Text segment START

The Ontario Divisional Court recently grappled with this issue in a decision released this month: C.A.W. v. Kitchener Frame Ltd. 2010 ONSC 3890. This was a judicial review of an arbitration award concerning entitlement to severance pay under the Ontario Employment Standards Act, 2000 (“ESA”) for employees who retire with unreduced pension benefits.
Kitchener Frame Ltd. closed an automobile parts manufacturing facility in late 2008 and early 2009. The employees that were the subject of the initial arbitration award were represented by the C.A.W. The union had negotiated generous plant closure benefits for its members, including special early retirement provisions, supplementary bridge benefits equivalent to the amount of Old Age Security benefits payable from age 65 and an early retirement allowance.
The ESA requires the payment of severance pay equal to one week per year of service to a maximum of 26 weeks in the event of the termination of the employment of an employee with at least five years’ service, if the employer either has a payroll of at least $2.5 million, or if the employer is terminating at least 50 employees within a six-month period as part of a discontinuation of business at an establishment.

Text segment END
Source data START

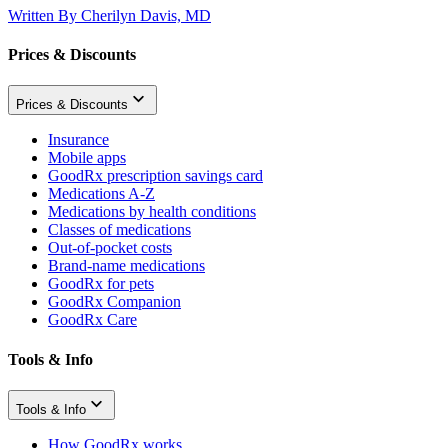
Written By
Cherilyn Davis, MD
Prices & Discounts
Prices & Discounts
Insurance
Mobile apps
GoodRx prescription savings card
Medications A-Z
Medications by health conditions
Classes of medications
Out-of-pocket costs
Brand-name medications
GoodRx for pets
GoodRx Companion
GoodRx Care
Tools & Info
Tools & Info
How GoodRx works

Source data END

Please list every plant closure benefit that the severance pay passage says the union negotiated for its members. This material has no connection to the severance pay passage.

- Special early retirement provisions
- Supplementary bridge benefits equivalent to the amount of Old Age Security benefits payable from age 65
- An early retirement allowance